Corporate travel offers the opportunity to socialise, have new experiences, and see the world. Attending a meeting in Dubai seems far more exciting than attending in the office next door! Whilst this is true for most people, millennials and GenZ have missed out on the adventure and experience travel offers due to Covid.   As though to make up for lost time, these generations are more eager than ever to travel, with 70% of millennials say the desire to travel is a primary reason to work, and the  Deloitte global millennial survey revealing that seeing the world/ travelling ranked as the number one aspiration for these generations, outranking things such as “being wealthy”, “buying home” etc.

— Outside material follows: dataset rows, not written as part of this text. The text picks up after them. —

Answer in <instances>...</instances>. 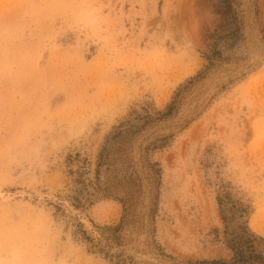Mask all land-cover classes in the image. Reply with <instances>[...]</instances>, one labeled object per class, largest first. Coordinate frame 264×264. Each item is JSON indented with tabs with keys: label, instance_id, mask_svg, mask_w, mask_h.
I'll list each match as a JSON object with an SVG mask.
<instances>
[{
	"label": "rangeland",
	"instance_id": "rangeland-1",
	"mask_svg": "<svg viewBox=\"0 0 264 264\" xmlns=\"http://www.w3.org/2000/svg\"><path fill=\"white\" fill-rule=\"evenodd\" d=\"M229 3L0 0V264H232L227 233L264 238V0Z\"/></svg>",
	"mask_w": 264,
	"mask_h": 264
},
{
	"label": "trees",
	"instance_id": "trees-1",
	"mask_svg": "<svg viewBox=\"0 0 264 264\" xmlns=\"http://www.w3.org/2000/svg\"><path fill=\"white\" fill-rule=\"evenodd\" d=\"M229 1L224 0L226 4L225 14L230 8ZM219 13L222 14L223 12L219 11ZM171 110L172 108H170ZM219 203L223 207L226 202L219 200ZM231 210H234L233 214L238 215L240 219L248 215V210L240 203L232 206ZM224 220L228 222L226 218ZM227 235L229 236L228 247L234 253L232 264H264V238L253 233L249 229L247 221L239 225L237 230L232 233H227ZM214 263L219 264L220 262L215 261Z\"/></svg>",
	"mask_w": 264,
	"mask_h": 264
}]
</instances>
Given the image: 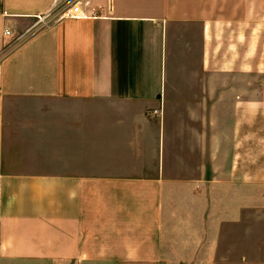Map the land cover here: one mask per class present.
<instances>
[{"label":"crops","instance_id":"obj_1","mask_svg":"<svg viewBox=\"0 0 264 264\" xmlns=\"http://www.w3.org/2000/svg\"><path fill=\"white\" fill-rule=\"evenodd\" d=\"M72 1L0 0V264H264V0Z\"/></svg>","mask_w":264,"mask_h":264},{"label":"built area","instance_id":"obj_2","mask_svg":"<svg viewBox=\"0 0 264 264\" xmlns=\"http://www.w3.org/2000/svg\"><path fill=\"white\" fill-rule=\"evenodd\" d=\"M98 10L94 8L88 0H73L69 8L64 11L61 18L66 17L70 19H90L95 18ZM38 26H45V17H37ZM5 35H9V32H5Z\"/></svg>","mask_w":264,"mask_h":264},{"label":"rangeland","instance_id":"obj_3","mask_svg":"<svg viewBox=\"0 0 264 264\" xmlns=\"http://www.w3.org/2000/svg\"><path fill=\"white\" fill-rule=\"evenodd\" d=\"M1 264H4V262H2ZM41 264H56V263L50 262V263H41ZM92 264H114V263H110V262L102 263V262L96 261L95 263H92Z\"/></svg>","mask_w":264,"mask_h":264}]
</instances>
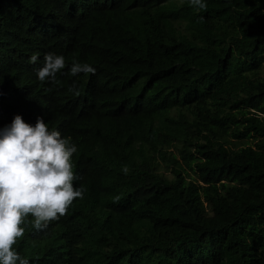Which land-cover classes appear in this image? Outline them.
Wrapping results in <instances>:
<instances>
[{
	"label": "trees",
	"instance_id": "1",
	"mask_svg": "<svg viewBox=\"0 0 264 264\" xmlns=\"http://www.w3.org/2000/svg\"><path fill=\"white\" fill-rule=\"evenodd\" d=\"M47 53L65 67L40 81ZM15 114L77 145L85 190L27 217L29 264H264V0H0V128Z\"/></svg>",
	"mask_w": 264,
	"mask_h": 264
},
{
	"label": "clouds",
	"instance_id": "2",
	"mask_svg": "<svg viewBox=\"0 0 264 264\" xmlns=\"http://www.w3.org/2000/svg\"><path fill=\"white\" fill-rule=\"evenodd\" d=\"M188 3L197 10L207 8V0ZM30 60L35 63L37 56ZM64 67L63 55L47 53L43 66L36 70L37 79H54ZM69 71L76 76L95 69L74 61ZM77 150L69 137L50 129L42 116L30 124L15 114L0 128V264H29V259L14 247L24 235L23 225L29 215L32 227L41 229L63 216L74 199L83 198V186H73L78 177L72 157Z\"/></svg>",
	"mask_w": 264,
	"mask_h": 264
}]
</instances>
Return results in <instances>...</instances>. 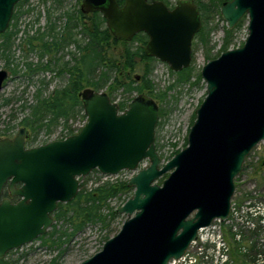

With increasing time spent on social media , the younger generations can access the world from their phone. Where previously they may have been happy staying at home, social media widens their horizons, and they are hungry for the experiences they see on their screen. In fact, data suggests that younger generations (in this case those aged 40 and below) are the products of globalisation- identifying as being part of the world, rather than their own nations or region. This desire to experience the world may even supersede their sustainability ideals- and can pose a huge challenge when it comes to implementing virtual training as part of an organisation’s sustainability strategy. For many, the associated benefits of increased sustainability is not enough – it does not replace the experiences they may have missed from travel. Virtual training needs to capitalise on the areas where travel can’t, providing benefits that would never have been gained by getting on a flight.

Looking for solutions

Perhaps the solution comes from looking what sustainability means for these generations. We know younger generations are passionate about climate change, with 9 in 10 making an effort to protect the environment, and almost half saying they have put pressure on their organisation to take action. However research shows they want more investment in everyday, visible actions such as banning single use plastic, offering sustainability-oriented employee benefits etc. Background commitments, such as achieving net zero greenhouse gas emissions and engaging in public policy ranked much lower in their priorities.  While virtual meets many sustainability goals – it doesn’t offer flashy headlines, or have the instant appeal of trendy solutions such a fleet of electric bikes for all employees, or new sustainable branding headlines. The younger generation want their impact to be tangible, and immediate.

Demand for change

However, having different generations within the workplace can also be a huge positive- even acting as a catalyst for change. Since the pandemic, it has become apparent that the younger generation want for a focus on wellbeing and flexibility within the workplace.  A study showed that in 2022 there was a 77% increase in engagement among Gen Z when a company post on LinkedIn mentioned flexibility. In contrast there was a  31% reduction among baby boomers. And 66% of gen Z say they would  like more investment in mental health in the workplace, compared to only 31% of baby boomers.  The millennials and Gen Z have seen generations burn out before them, and they don’t want this for themselves. There is a demand for better ways of working and  learning that can meet their needs. And who blames them? For many working from home during the pandemic highlighted the many benefits of remote working. Where before employees may have stuck rigidly to the in-office, 9-5 way of working, people are starting to realise there are better options.  As such, there is increasing scope for virtual training methods to meet this demand, providing a range of benefits to employees that they would not get from F2F.

Final thoughts

Generational differences mean that there is a myriad of different attitudes to consider when implementing more virtual ways of working, and this can pose a challenge. Identifying, and addressing these, is the key to moving forward.